What is needed
The answer must be a single number, namely how many lines in the entries below contain the string "switch".

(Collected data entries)
● ● ● ●

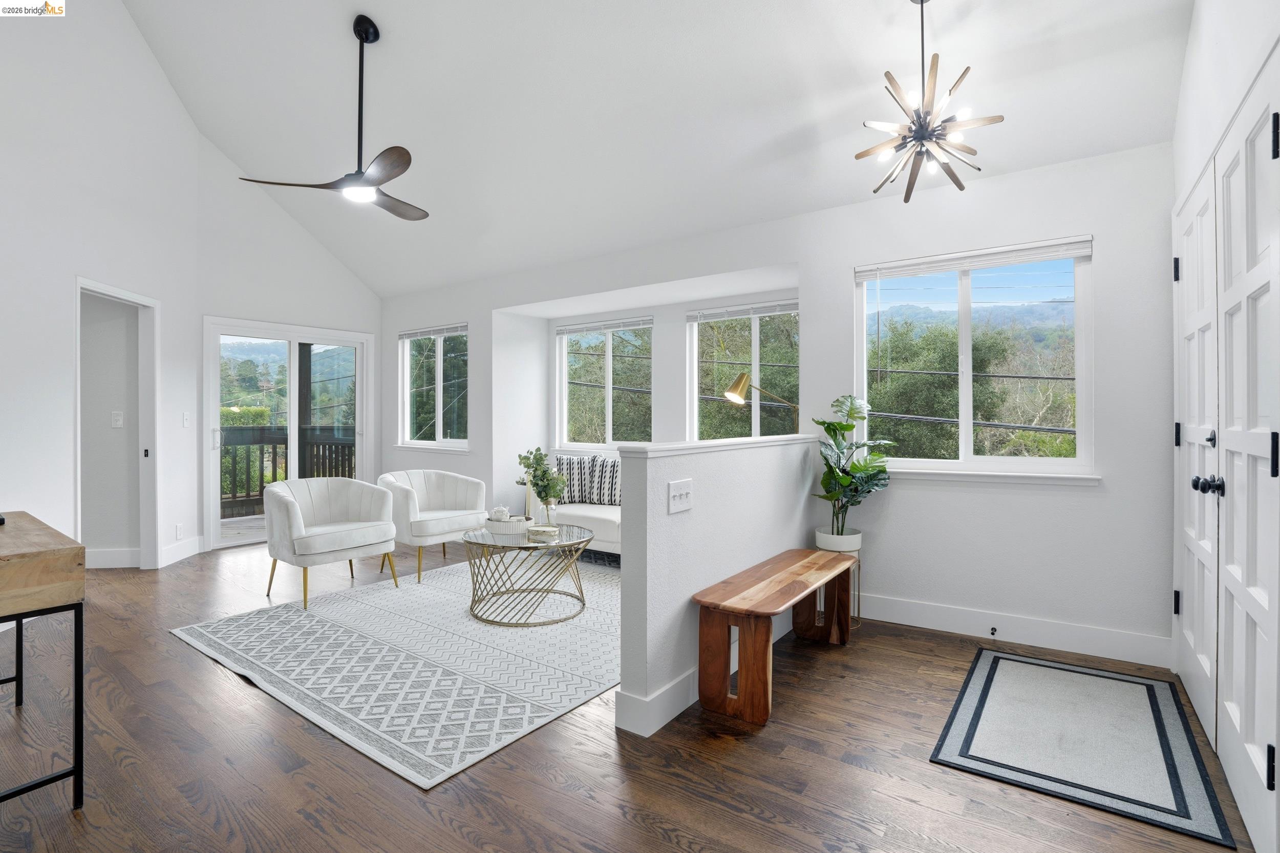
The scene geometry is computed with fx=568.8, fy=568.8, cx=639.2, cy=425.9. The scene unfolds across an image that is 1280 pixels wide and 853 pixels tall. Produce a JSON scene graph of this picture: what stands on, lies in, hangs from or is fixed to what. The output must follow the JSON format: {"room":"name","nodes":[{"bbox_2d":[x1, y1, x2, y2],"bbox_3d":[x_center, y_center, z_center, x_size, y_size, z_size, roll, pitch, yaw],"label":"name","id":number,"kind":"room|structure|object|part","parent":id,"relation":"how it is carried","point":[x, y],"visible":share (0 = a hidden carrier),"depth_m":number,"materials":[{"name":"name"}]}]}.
{"room":"living room","nodes":[
{"label":"living room","id":0,"kind":"room"},
{"bbox_2d":[0,0,202,585],"bbox_3d":[-3.626,-1.220,2.615,0.138,4.712,4.976,0,0,-7],"label":"left wall","id":1,"kind":"structure","parent":0,"point":[6,339],"depth_m":3.76,"materials":[{"name":"white paint"}]},
{"bbox_2d":[72,278,159,570],"bbox_3d":[-3.886,0.047,4.118,0.668,2.172,0.686,0,0,35],"label":"doorway","id":2,"kind":"object","parent":1,"relation":"in","point":[149,431],"visible":0.68,"depth_m":4.41,"materials":[{"name":"white paint"}]},
{"bbox_2d":[174,522,184,538],"bbox_3d":[-3.844,0.877,4.753,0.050,0.121,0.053,0,0,35],"label":"wall socket","id":3,"kind":"object","parent":1,"relation":"attached to","point":[178,528],"visible":0.98,"depth_m":4.74,"materials":[{"name":"white plastic"}]},
{"bbox_2d":[161,535,203,565],"bbox_3d":[-3.886,1.061,4.768,0.016,0.140,0.826,0,0,-7],"label":"baseboard","id":4,"kind":"structure","parent":1,"relation":"attached to","point":[174,548],"depth_m":4.83,"materials":[{"name":"white paint"}]},
{"bbox_2d":[181,411,190,426],"bbox_3d":[-3.829,-0.055,4.799,0.016,0.121,0.076,0,0,-7],"label":"light switch","id":5,"kind":"object","parent":1,"relation":"attached to","point":[186,421],"visible":0.97,"depth_m":4.79,"materials":[{"name":"white plastic"}]},
{"bbox_2d":[84,547,141,568],"bbox_3d":[-4.408,1.062,4.489,0.282,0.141,0.367,0,0,35],"label":"baseboard","id":6,"kind":"structure","parent":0,"point":[108,553],"depth_m":4.57,"materials":[{"name":"white paint"}]},
{"bbox_2d":[110,410,123,427],"bbox_3d":[-4.170,-0.056,4.538,0.074,0.124,0.015,0,0,-9],"label":"light switch","id":7,"kind":"object","parent":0,"point":[116,419],"visible":0.98,"depth_m":4.53,"materials":[{"name":"white plastic"}]},
{"bbox_2d":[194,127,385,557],"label":"far wall","id":8,"kind":"structure","parent":0,"point":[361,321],"depth_m":5.47,"materials":[{"name":"white paint"}]},
{"bbox_2d":[203,316,373,548],"bbox_3d":[-3.603,0.055,5.960,0.145,2.127,1.486,0,0,35],"label":"sliding glass door","id":9,"kind":"structure","parent":8,"relation":"in","point":[296,359],"depth_m":5.85,"materials":[{"name":"glass"}]},
{"bbox_2d":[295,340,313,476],"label":"balcony post","id":10,"kind":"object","parent":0,"point":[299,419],"visible":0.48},
{"bbox_2d":[0,531,1259,852],"bbox_3d":[-1.419,1.201,2.632,7.714,0.101,6.352,0,0,35],"label":"floor","id":11,"kind":"structure","parent":0,"point":[231,687],"depth_m":1.94,"materials":[{"name":"brown wood"}]},
{"bbox_2d":[0,512,87,809],"bbox_3d":[-2.292,0.756,1.823,1.194,0.775,0.564,0,0,35],"label":"wooden desk","id":12,"kind":"object","parent":11,"relation":"on","point":[81,669],"visible":1,"depth_m":1.70,"materials":[{"name":"brown wood"}]},
{"bbox_2d":[169,554,622,787],"bbox_3d":[-0.886,1.140,3.620,2.450,0.010,2.649,0,0,35],"label":"area rug","id":13,"kind":"object","parent":11,"relation":"on","point":[337,613],"visible":0.86,"depth_m":2.80,"materials":[{"name":"carpet"}]},
{"bbox_2d":[262,475,400,610],"bbox_3d":[-2.155,0.746,3.948,0.738,0.778,0.761,0,0,35],"label":"armchair","id":14,"kind":"object","parent":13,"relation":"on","point":[299,520],"visible":1,"depth_m":3.85,"materials":[{"name":"white fabric"}]},
{"bbox_2d":[461,522,595,626],"bbox_3d":[-0.694,0.907,3.585,0.845,0.460,0.838,0,0,35],"label":"coffee table","id":15,"kind":"object","parent":13,"relation":"on","point":[592,538],"visible":0.91,"depth_m":3.41,"materials":[{"name":"gold metal"}]},
{"bbox_2d":[484,513,527,536],"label":"tray","id":16,"kind":"object","parent":15,"relation":"on","point":[507,526],"visible":0.87,"depth_m":3.55,"materials":[{"name":"white ceramic"}]},
{"bbox_2d":[489,504,509,520],"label":"teapot","id":17,"kind":"object","parent":16,"relation":"in","point":[497,511],"visible":0.92,"depth_m":3.69,"materials":[{"name":"white ceramic"}]},
{"bbox_2d":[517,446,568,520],"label":"plant","id":18,"kind":"object","parent":15,"relation":"on","point":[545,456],"visible":0.98,"depth_m":3.65,"materials":[{"name":"green plant"}]},
{"bbox_2d":[526,523,560,541],"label":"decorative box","id":19,"kind":"object","parent":15,"relation":"on","point":[545,531],"visible":0.99,"depth_m":3.43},
{"bbox_2d":[540,497,558,527],"bbox_3d":[-0.584,0.568,3.705,0.104,0.206,0.104,0,0,35],"label":"glass vase","id":20,"kind":"object","parent":15,"relation":"on","point":[549,513],"visible":0.83,"depth_m":3.67,"materials":[{"name":"clear glass"}]},
{"bbox_2d":[377,468,489,581],"bbox_3d":[-1.687,0.747,4.576,0.741,0.766,0.773,0,0,35],"label":"armchair","id":21,"kind":"object","parent":11,"relation":"on","point":[431,531],"visible":0.92,"depth_m":4.46,"materials":[{"name":"white fabric"}]},
{"bbox_2d":[534,453,622,557],"bbox_3d":[-0.087,0.709,4.958,1.971,0.841,0.889,0,0,35],"label":"sofa","id":22,"kind":"object","parent":11,"relation":"on","point":[582,508],"visible":0.25,"depth_m":4.80,"materials":[{"name":"white fabric"}]},
{"bbox_2d":[555,453,592,505],"bbox_3d":[-0.636,0.482,5.217,0.474,0.460,0.192,0,0,-1],"label":"throw pillow","id":23,"kind":"object","parent":22,"relation":"on","point":[559,459],"visible":0.76,"depth_m":5.16,"materials":[{"name":"fabric"}]},
{"bbox_2d":[585,455,620,505],"bbox_3d":[-0.236,0.484,5.048,0.472,0.434,0.194,0,0,20],"label":"throw pillow","id":24,"kind":"object","parent":22,"relation":"on","point":[604,495],"visible":0.78,"depth_m":5.00,"materials":[{"name":"fabric"}]},
{"bbox_2d":[724,372,801,431],"bbox_3d":[0.922,0.371,4.170,0.636,1.538,0.250,0,0,-16],"label":"floor lamp","id":25,"kind":"object","parent":11,"relation":"on","point":[740,386],"visible":0.72,"depth_m":4.14,"materials":[{"name":"gold metal"}]},
{"bbox_2d":[693,547,859,727],"bbox_3d":[0.677,0.920,2.682,0.354,0.468,1.165,0,0,35],"label":"wooden bench","id":26,"kind":"object","parent":11,"relation":"on","point":[775,605],"visible":0.99,"depth_m":2.32,"materials":[{"name":"brown wood"}]},
{"bbox_2d":[814,527,863,629],"bbox_3d":[1.175,0.898,3.364,0.264,0.503,0.269,0,0,35],"label":"plant stand","id":27,"kind":"object","parent":11,"relation":"on","point":[857,573],"visible":0.38,"depth_m":3.28,"materials":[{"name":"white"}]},
{"bbox_2d":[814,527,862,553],"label":"plant pot","id":28,"kind":"object","parent":27,"relation":"on","point":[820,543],"visible":0.69,"depth_m":3.28,"materials":[{"name":"white ceramic"}]},
{"bbox_2d":[814,394,897,544],"bbox_3d":[1.255,0.259,3.328,0.486,0.833,0.509,0,0,-8],"label":"potted plant","id":29,"kind":"object","parent":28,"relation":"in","point":[868,491],"visible":0.93,"depth_m":3.31,"materials":[{"name":"green plant"}]},
{"bbox_2d":[928,645,1234,848],"bbox_3d":[1.668,1.154,2.252,0.754,0.011,1.181,0,0,35],"label":"door mat","id":30,"kind":"object","parent":11,"relation":"on","point":[1105,677],"visible":0.99,"depth_m":2.07,"materials":[{"name":"carpet"}]},
{"bbox_2d":[113,0,1193,298],"bbox_3d":[-1.167,-2.254,3.083,7.110,1.186,4.813,0,0,35],"label":"ceiling","id":31,"kind":"structure","parent":0,"point":[422,284],"depth_m":3.47,"materials":[{"name":"white paint"}]},
{"bbox_2d":[238,14,426,220],"bbox_3d":[-1.593,-1.929,3.533,1.126,1.111,1.127,0,0,-39],"label":"ceiling fan","id":32,"kind":"object","parent":31,"relation":"hanging from","point":[359,36],"visible":0.99,"depth_m":3.46,"materials":[{"name":"black metal"}]},
{"bbox_2d":[854,0,1004,206],"bbox_3d":[1.217,-1.485,2.465,0.567,0.928,0.568,0,0,35],"label":"chandelier","id":33,"kind":"object","parent":31,"relation":"hanging from","point":[965,70],"visible":0.99,"depth_m":2.42,"materials":[{"name":"metal"}]},
{"bbox_2d":[612,431,827,736],"bbox_3d":[0.531,0.624,2.928,0.145,1.071,1.887,0,0,35],"label":"half wall","id":34,"kind":"structure","parent":0,"point":[624,573],"depth_m":2.39,"materials":[{"name":"white paint"}]},
{"bbox_2d":[667,478,692,513],"bbox_3d":[0.171,0.284,2.307,0.019,0.120,0.163,0,0,35],"label":"light switch","id":35,"kind":"object","parent":34,"relation":"attached to","point":[677,495],"visible":0.98,"depth_m":2.30,"materials":[{"name":"white plastic"}]},
{"bbox_2d":[611,615,792,735],"bbox_3d":[0.541,1.079,2.839,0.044,0.135,1.845,0,0,35],"label":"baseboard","id":36,"kind":"structure","parent":34,"relation":"attached to","point":[669,712],"depth_m":2.27,"materials":[{"name":"white paint"}]},
{"bbox_2d":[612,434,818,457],"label":"half wall cap","id":37,"kind":"object","parent":34,"relation":"attached to","point":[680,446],"visible":0.81,"depth_m":2.54,"materials":[{"name":"white paint"}]},
{"bbox_2d":[377,137,1179,667],"bbox_3d":[-0.028,-0.158,4.673,7.047,2.630,0.187,0,0,35],"label":"back wall","id":38,"kind":"structure","parent":0,"point":[875,528],"depth_m":3.22,"materials":[{"name":"white paint"}]},
{"bbox_2d":[398,324,470,450],"bbox_3d":[-2.228,-0.393,6.139,1.195,1.332,0.147,0,0,35],"label":"window","id":39,"kind":"structure","parent":38,"relation":"in","point":[407,384],"depth_m":6.18,"materials":[{"name":"glass"}]},
{"bbox_2d":[398,323,467,338],"bbox_3d":[-2.203,-1.004,6.067,1.112,0.088,0.050,0,0,35],"label":"window blind","id":40,"kind":"object","parent":39,"relation":"attached to","point":[447,332],"visible":0.95,"depth_m":6.03,"materials":[{"name":"white"}]},
{"bbox_2d":[555,316,653,451],"bbox_3d":[-0.332,-0.366,5.673,1.229,1.326,0.116,0,0,35],"label":"window","id":41,"kind":"structure","parent":38,"relation":"in","point":[559,364],"depth_m":5.69,"materials":[{"name":"white glass"}]},
{"bbox_2d":[556,315,653,335],"bbox_3d":[-0.370,-0.976,5.609,1.198,0.086,0.050,0,0,35],"label":"window blind","id":42,"kind":"object","parent":41,"relation":"attached to","point":[635,324],"visible":0.98,"depth_m":5.57,"materials":[{"name":"white"}]},
{"bbox_2d":[687,302,798,440],"bbox_3d":[0.946,-0.302,4.841,1.181,1.448,0.110,0,0,35],"label":"window","id":43,"kind":"structure","parent":38,"relation":"in","point":[755,419],"depth_m":4.91,"materials":[{"name":"glass"}]},
{"bbox_2d":[686,301,798,322],"bbox_3d":[0.893,-0.956,4.735,1.092,0.087,0.050,0,0,35],"label":"window blind","id":44,"kind":"object","parent":43,"relation":"attached to","point":[709,312],"visible":0.96,"depth_m":4.74,"materials":[{"name":"white plastic"}]},
{"bbox_2d":[851,237,1095,480],"bbox_3d":[1.876,-0.335,3.311,1.227,1.300,0.129,0,0,35],"label":"window","id":45,"kind":"structure","parent":38,"relation":"in","point":[967,401],"depth_m":3.28,"materials":[{"name":"glass"}]},
{"bbox_2d":[852,236,1093,280],"bbox_3d":[1.831,-0.930,3.233,1.126,0.090,0.046,0,0,35],"label":"window blind","id":46,"kind":"object","parent":45,"relation":"attached to","point":[950,264],"visible":0.99,"depth_m":3.17,"materials":[{"name":"white plastic"}]},
{"bbox_2d":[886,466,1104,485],"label":"window sill","id":47,"kind":"structure","parent":38,"relation":"attached to","point":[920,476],"depth_m":3.10,"materials":[{"name":"white paint"}]},
{"bbox_2d":[858,591,1171,667],"bbox_3d":[1.793,1.083,3.208,2.093,0.137,0.016,0,0,35],"label":"baseboard","id":48,"kind":"structure","parent":38,"relation":"attached to","point":[872,608],"depth_m":3.02,"materials":[{"name":"white paint"}]},
{"bbox_2d":[988,625,998,636],"bbox_3d":[1.894,1.102,3.043,0.029,0.038,0.072,0,0,35],"label":"door stop","id":49,"kind":"object","parent":48,"relation":"attached to","point":[993,630],"visible":0.96,"depth_m":3.05,"materials":[{"name":"black metal"}]},
{"bbox_2d":[1170,0,1279,852],"bbox_3d":[1.373,-0.536,0.958,0.178,3.445,4.616,0,0,35],"label":"right wall","id":50,"kind":"structure","parent":0,"point":[1223,45],"depth_m":2.03,"materials":[{"name":"white paint"}]},
{"bbox_2d":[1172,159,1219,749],"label":"door","id":51,"kind":"structure","parent":50,"relation":"in","point":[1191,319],"depth_m":2.27,"materials":[{"name":"white paint"}]},
{"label":"hinge","id":52,"kind":"part","parent":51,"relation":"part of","materials":[{"name":"black metal"}]},
{"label":"hinge","id":53,"kind":"part","parent":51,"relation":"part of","materials":[{"name":"black metal"}]},
{"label":"hinge","id":54,"kind":"part","parent":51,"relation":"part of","materials":[{"name":"black metal"}]},
{"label":"deadbolt","id":55,"kind":"part","parent":51,"relation":"part of","materials":[{"name":"black metal"}]},
{"bbox_2d":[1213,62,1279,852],"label":"door","id":56,"kind":"structure","parent":50,"relation":"in","point":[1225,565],"depth_m":1.65,"materials":[{"name":"white paint"}]},
{"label":"hinge","id":57,"kind":"part","parent":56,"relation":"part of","materials":[{"name":"black metal"}]},
{"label":"hinge","id":58,"kind":"part","parent":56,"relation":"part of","materials":[{"name":"black metal"}]},
{"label":"hinge","id":59,"kind":"part","parent":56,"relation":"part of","materials":[{"name":"black metal"}]},
{"label":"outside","id":60,"kind":"structure","parent":0,"visible":0},
{"bbox_2d":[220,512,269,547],"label":"balcony floor","id":61,"kind":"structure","parent":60,"point":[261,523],"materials":[{"name":"grey wood"}]},
{"label":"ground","id":62,"kind":"structure","parent":60,"visible":0},
{"bbox_2d":[217,427,355,515],"bbox_3d":[-4.830,0.550,7.380,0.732,1.147,2.570,0,0,35],"label":"balcony railing","id":63,"kind":"object","parent":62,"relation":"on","point":[329,466],"visible":0.37,"depth_m":7.44,"materials":[{"name":"brown wood"}]},
{"bbox_2d":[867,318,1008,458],"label":"tree","id":64,"kind":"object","parent":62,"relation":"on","point":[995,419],"visible":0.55,"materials":[{"name":"green plant"}]}
]}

● ● ● ●

Completed task
3